Mowbray used every brilliant color in his palette to satisfy his wealthy Western patrons, and fantasies of the East permeate Idle Hours. Here, the artist re-creates a rich interior setting, perhaps a harem, with its cushions, flowers, and mosaic tile floor. Two ladies, lounging in richly colored robes, interrupt their mandolin playing and conversing to gaze at two turtles scuttling away at lower right. Mowbray heightens the sense of confinement by enclosing the women in a compressed space created by sofa, pillows, and the table.

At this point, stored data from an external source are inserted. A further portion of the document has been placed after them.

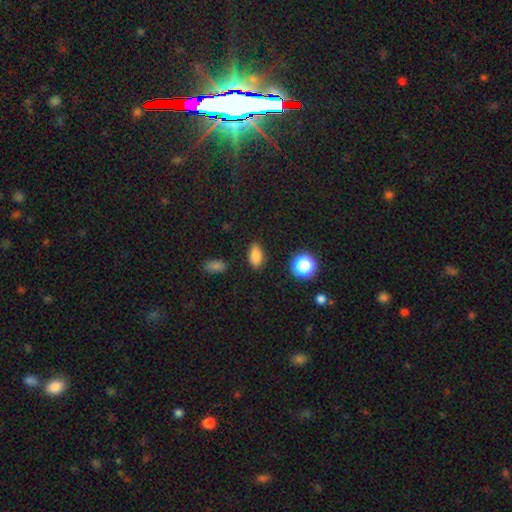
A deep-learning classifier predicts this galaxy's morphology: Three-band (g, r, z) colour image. It shows a smooth galaxy with no disk features (81%) that is in between round and cigar-shaped (87%). Merging: none (83%).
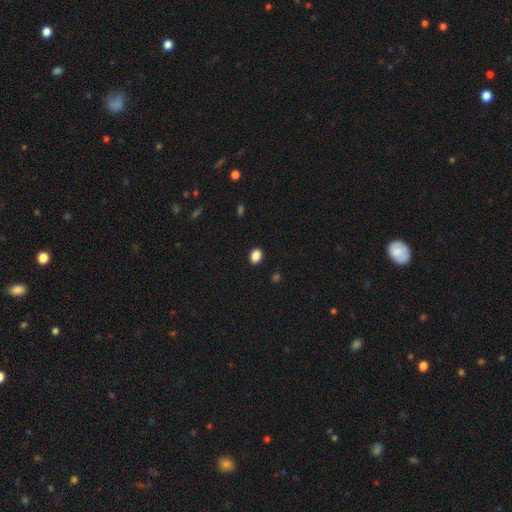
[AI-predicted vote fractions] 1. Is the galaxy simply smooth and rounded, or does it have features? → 87% smooth, 10% star or artifact, 3% featured or disk.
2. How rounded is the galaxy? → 64% in between, 35% round, 1% cigar-shaped.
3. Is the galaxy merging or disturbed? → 90% none, 7% minor disturbance, 2% major disturbance, 1% merger.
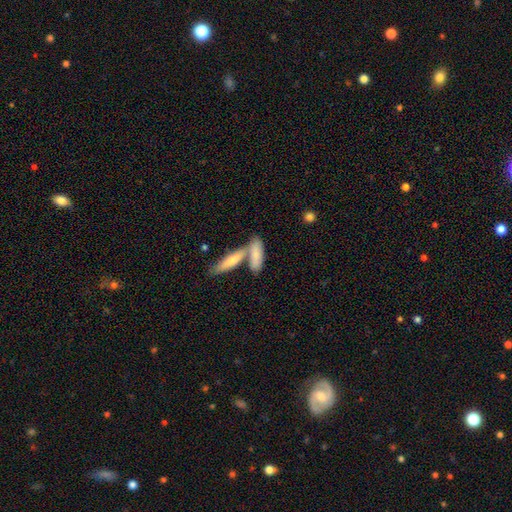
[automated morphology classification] Overall: smooth (77%). How rounded: cigar-shaped (49%, tied with in between). Merging: merger (47%; none 40%).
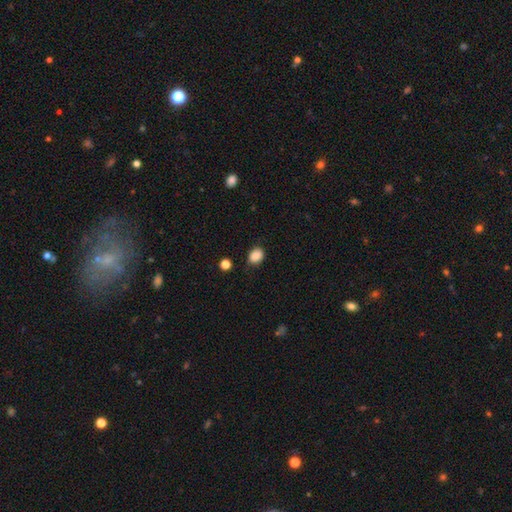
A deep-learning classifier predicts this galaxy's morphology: type=smooth (87%); roundness=in between (56%); merging=none (78%).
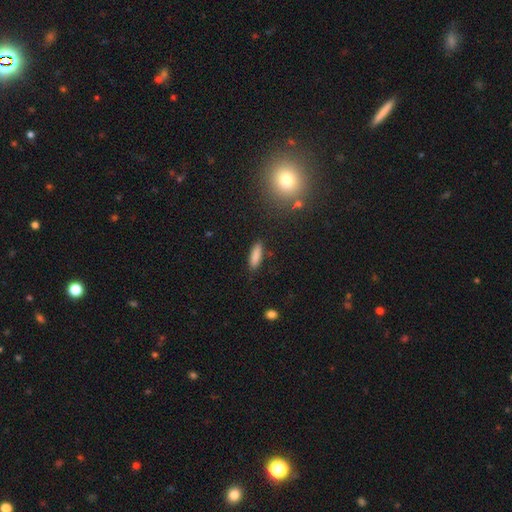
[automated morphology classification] The model was most divided on "how rounded": cigar-shaped: 55%, in between: 43%, round: 2%. More confident: smooth or featured — smooth (86%); merging — none (85%).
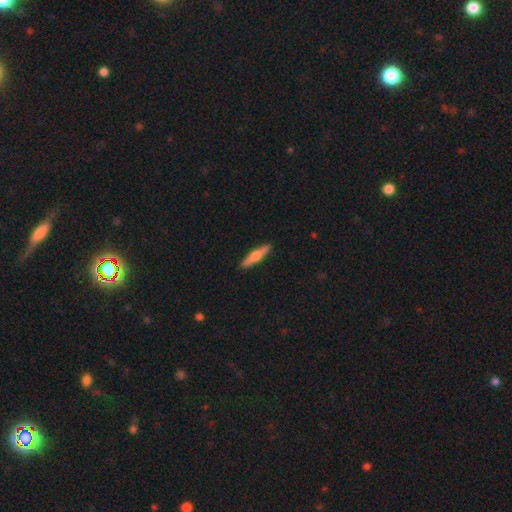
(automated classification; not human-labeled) Morphology: type=smooth (56%); roundness=cigar-shaped (85%); merging=none (91%).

Mowbray achieved fame as both a mural painter and coordinator of fancy interiors, yet was ultimately concerned with creating elegant designs rather than serious easel paintings. Encapsulating Gilded Age luxuriance, Idle Hours caught the attention of collector William T. Evans, who acknowledged that "it is a remarkable performance technically."

Source: Elizabeth Prelinger. The Gilded Age: Treasures from the Smithsonian American Art Museum (New York and Washington, D.C.: Watson-Guptill Publications, in cooperation with the Smithsonian American Art Museum, 2000).

Pictured: H. Siddons Mowbray, 1858 Egypt–1928 USA, Idle Hours, 1895, oil, 12 x 16 in., Smithsonian American Art Museum, Gift of William T. Evans.